* **WHAT THIS TASK INVOLVES**: In the lines below, substitute "graph" for every occurrence of "chart" and change nothing else. Leave the pictures out of your answer.

* **Dataset excerpts**:
Start of Block

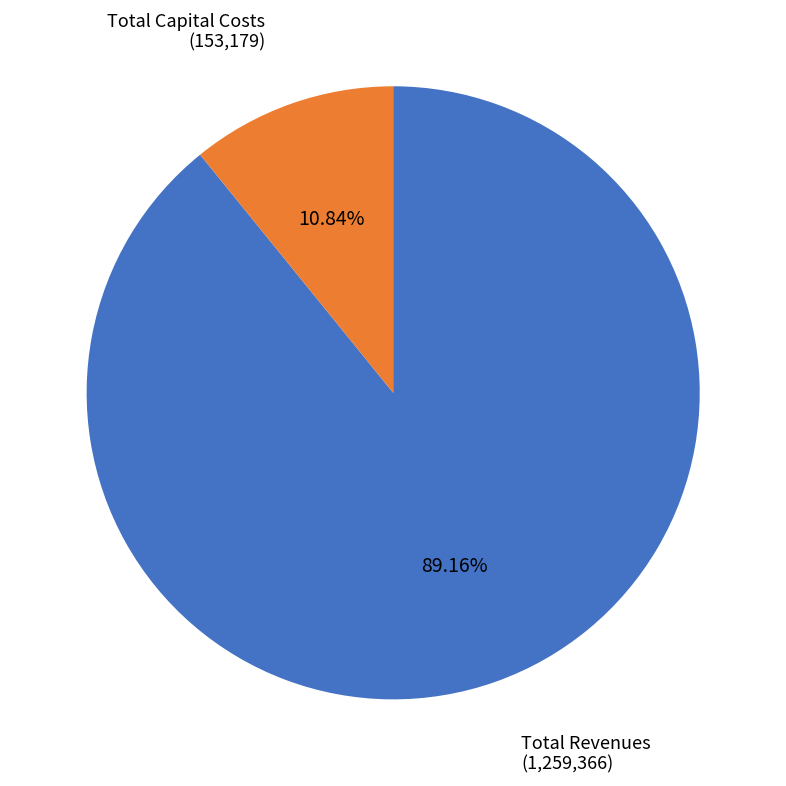

Is there any slice that represents more than half of the pie?

Yes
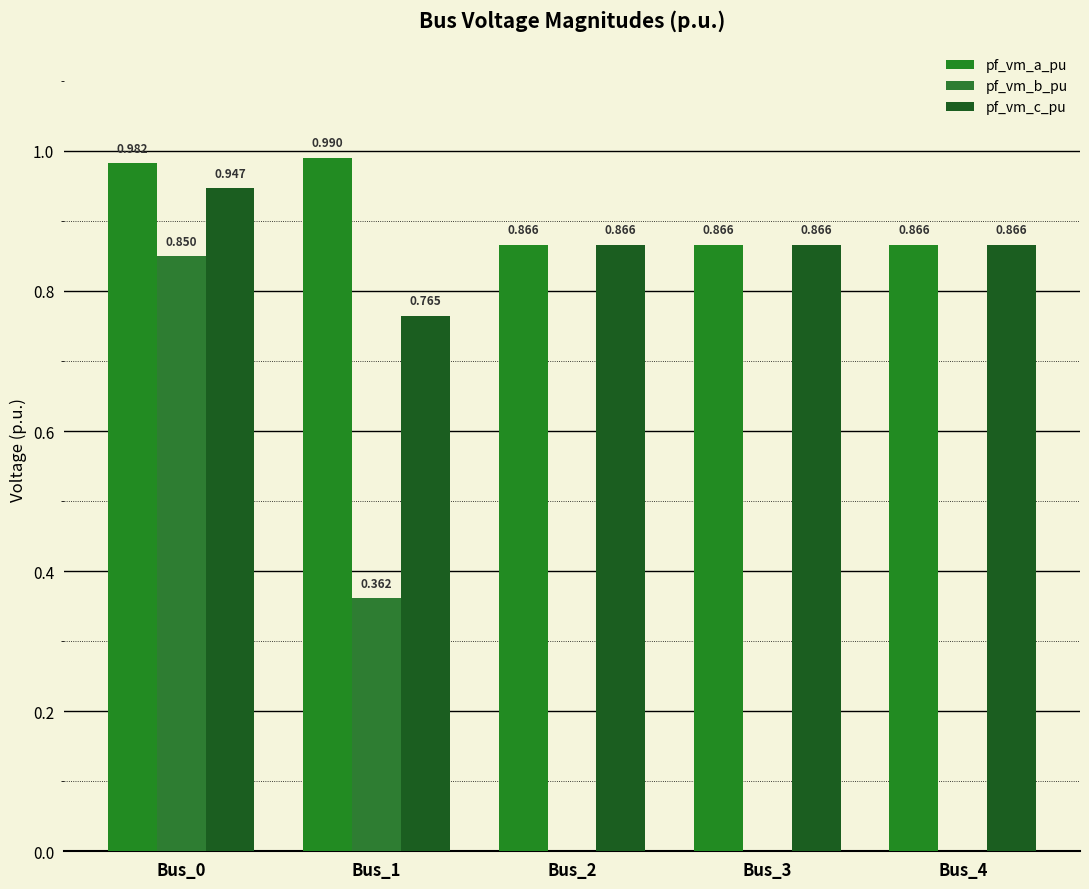

Reading left to right, transcribe all the data shown in this chart.

pf_vm_a_pu: Bus_0=1.0	Bus_1=1.0	Bus_2=0.9	Bus_3=0.9	Bus_4=0.9
pf_vm_b_pu: Bus_0=0.9	Bus_1=0.4	Bus_2=0.0	Bus_3=0.0	Bus_4=0.0
pf_vm_c_pu: Bus_0=0.9	Bus_1=0.8	Bus_2=0.9	Bus_3=0.9	Bus_4=0.9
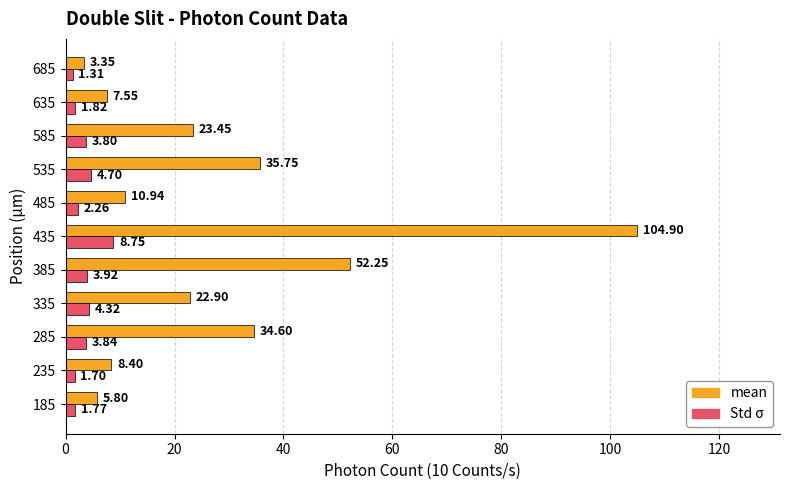

List the labels in order of Std σ value, smallest first.

685, 235, 185, 635, 485, 585, 285, 385, 335, 535, 435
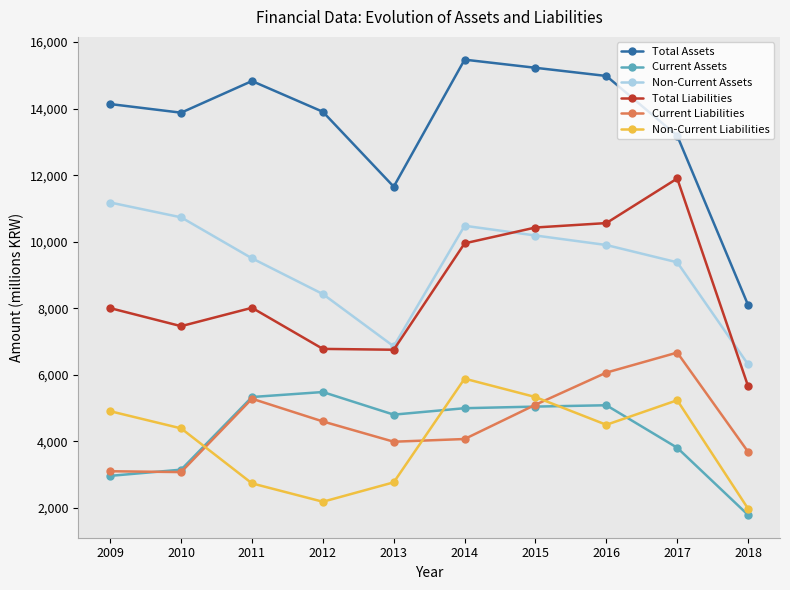

What are all the series names shown in the legend?

Total Assets, Current Assets, Non-Current Assets, Total Liabilities, Current Liabilities, Non-Current Liabilities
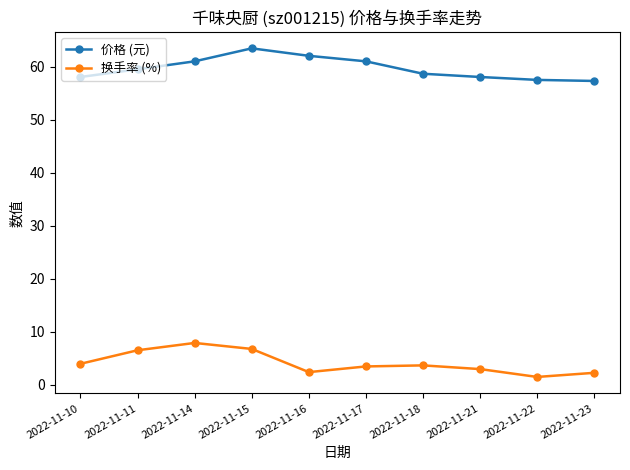

How many lines are shown in the chart?

2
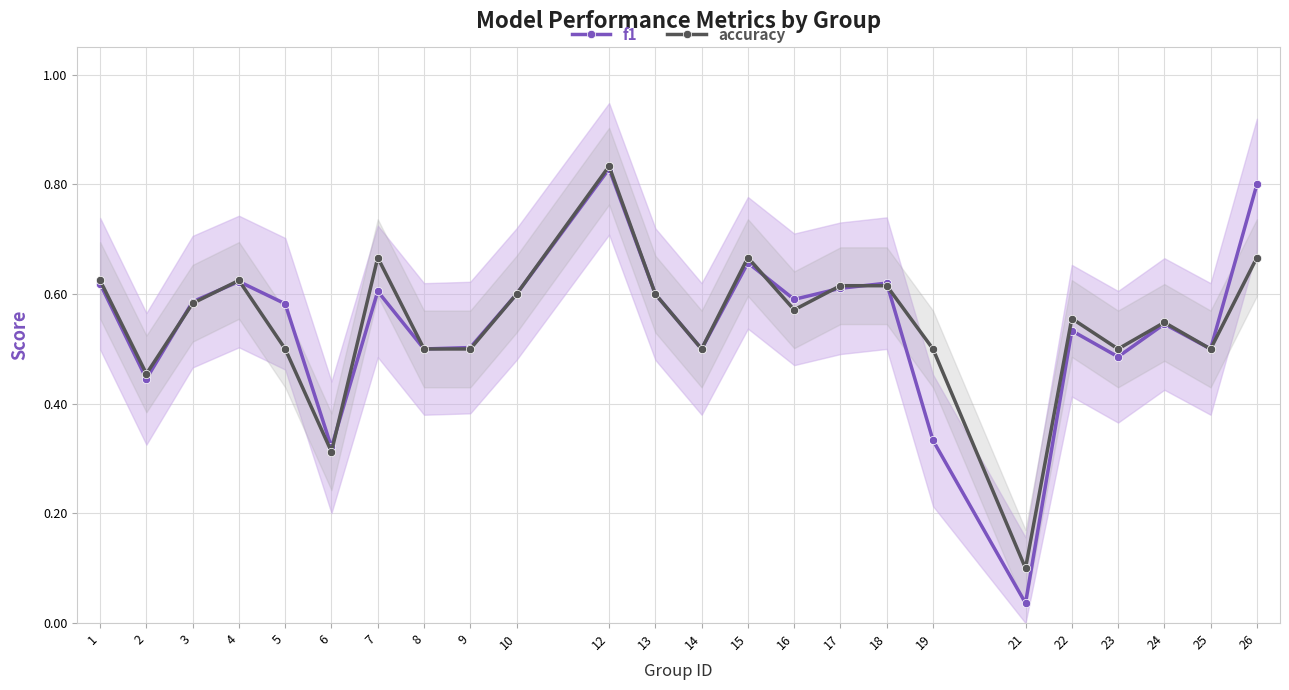

True or false: accuracy has more than 0 interior local peaks.

True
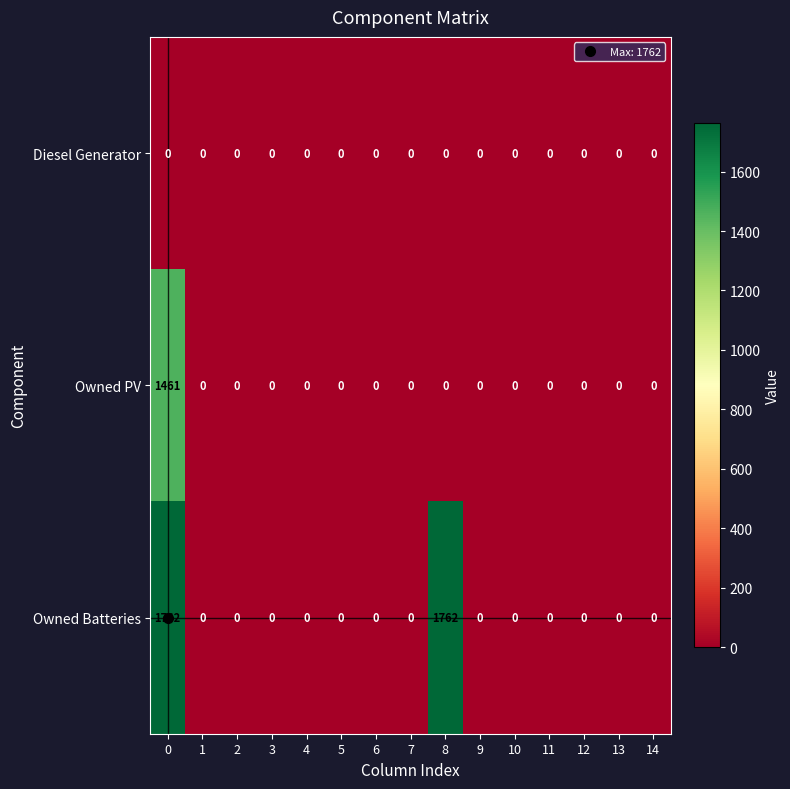

How many categories are shown in the chart?

15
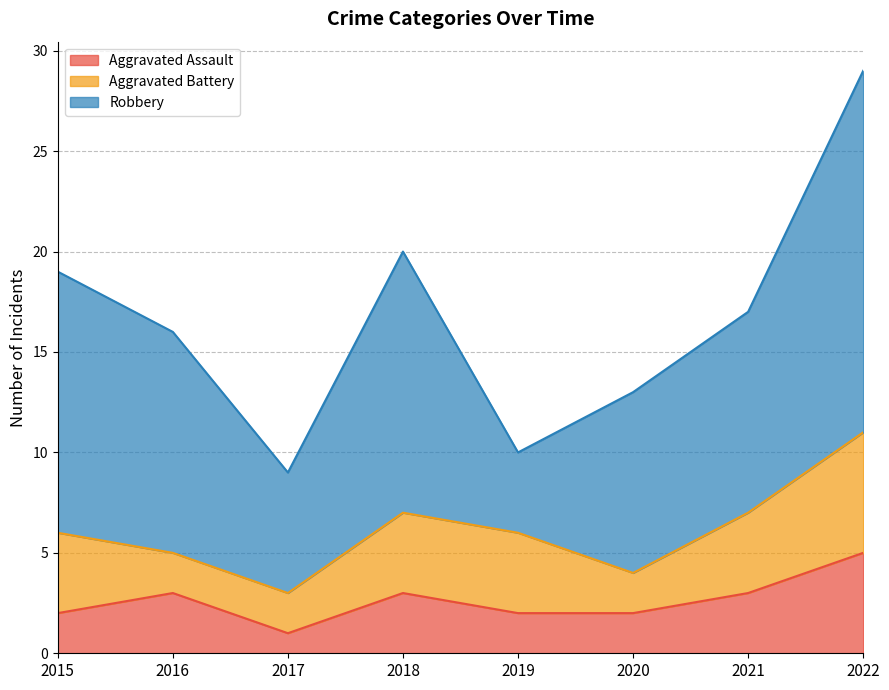

Where is the first local minimum for Aggravated Assault?

2017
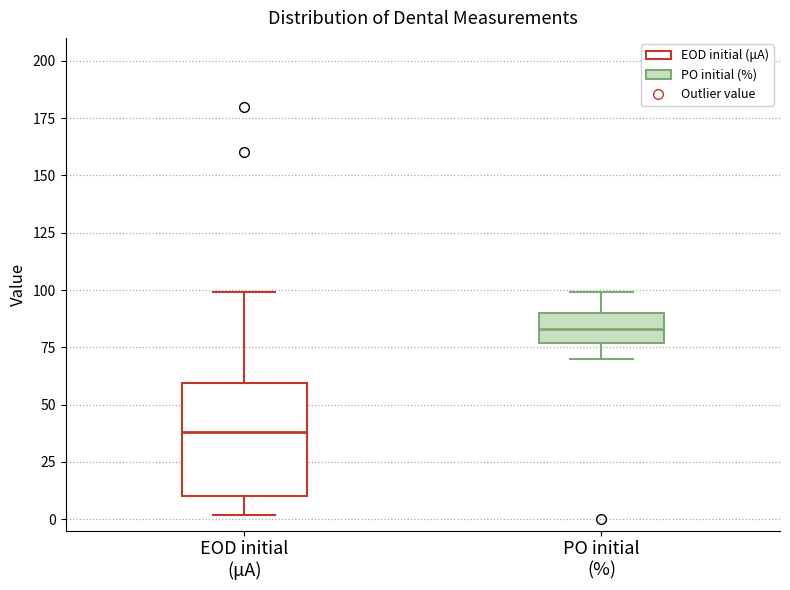

Where does the upper whisker of the box for EOD initial (μA) end on the y-axis? The values are not printed on the chart, so give them approximately, as read against the axis.

100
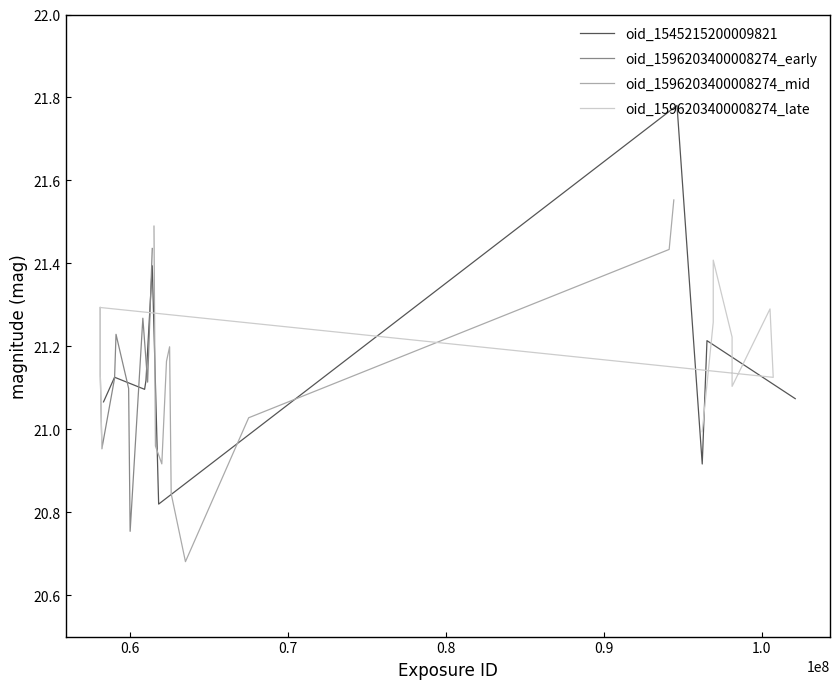

Between 0.6 and 0.8, which series saw the biggest shift?

oid_1596203400008274_mid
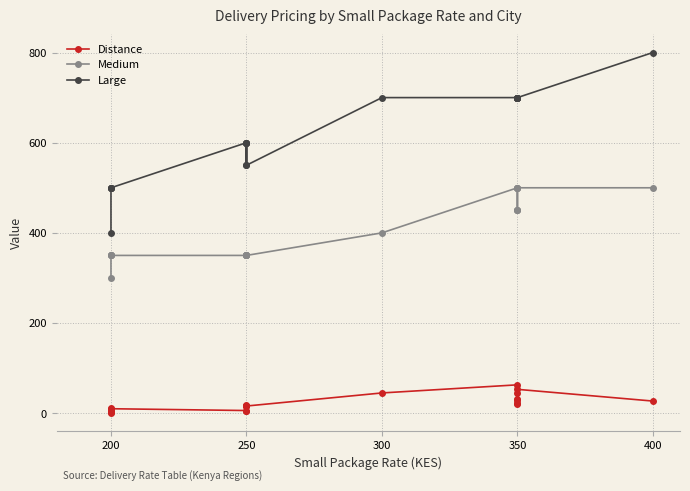

True or false: Distance and Large intersect in this chart.

False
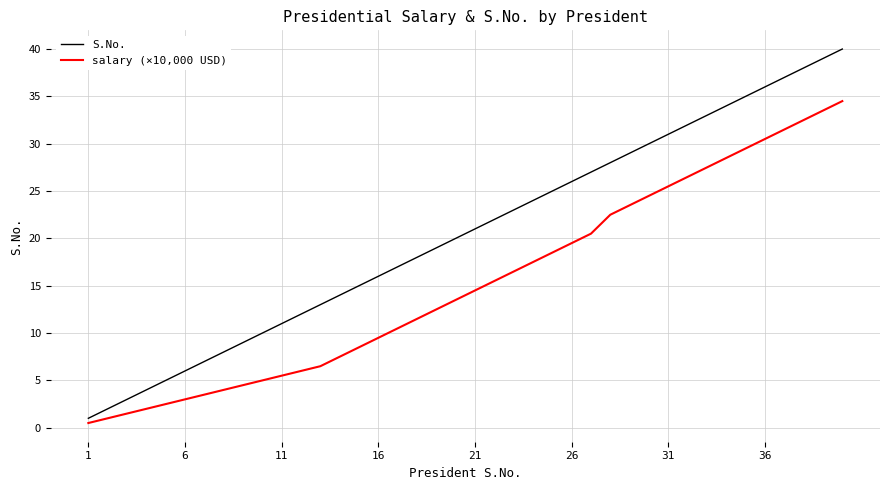

Which series has the widest spread of values?

S.No.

End of Block

* **RESPONSE**:
Is there any slice that represents more than half of the pie?

Yes

Reading left to right, transcribe all the data shown in this graph.

pf_vm_a_pu: Bus_0=1.0	Bus_1=1.0	Bus_2=0.9	Bus_3=0.9	Bus_4=0.9
pf_vm_b_pu: Bus_0=0.9	Bus_1=0.4	Bus_2=0.0	Bus_3=0.0	Bus_4=0.0
pf_vm_c_pu: Bus_0=0.9	Bus_1=0.8	Bus_2=0.9	Bus_3=0.9	Bus_4=0.9

List the labels in order of Std σ value, smallest first.

685, 235, 185, 635, 485, 585, 285, 385, 335, 535, 435

What are all the series names shown in the legend?

Total Assets, Current Assets, Non-Current Assets, Total Liabilities, Current Liabilities, Non-Current Liabilities

How many lines are shown in the graph?

2

True or false: accuracy has more than 0 interior local peaks.

True

How many categories are shown in the graph?

15

Where is the first local minimum for Aggravated Assault?

2017

Where does the upper whisker of the box for EOD initial (μA) end on the y-axis? The values are not printed on the graph, so give them approximately, as read against the axis.

100

Between 0.6 and 0.8, which series saw the biggest shift?

oid_1596203400008274_mid

True or false: Distance and Large intersect in this graph.

False

Which series has the widest spread of values?

S.No.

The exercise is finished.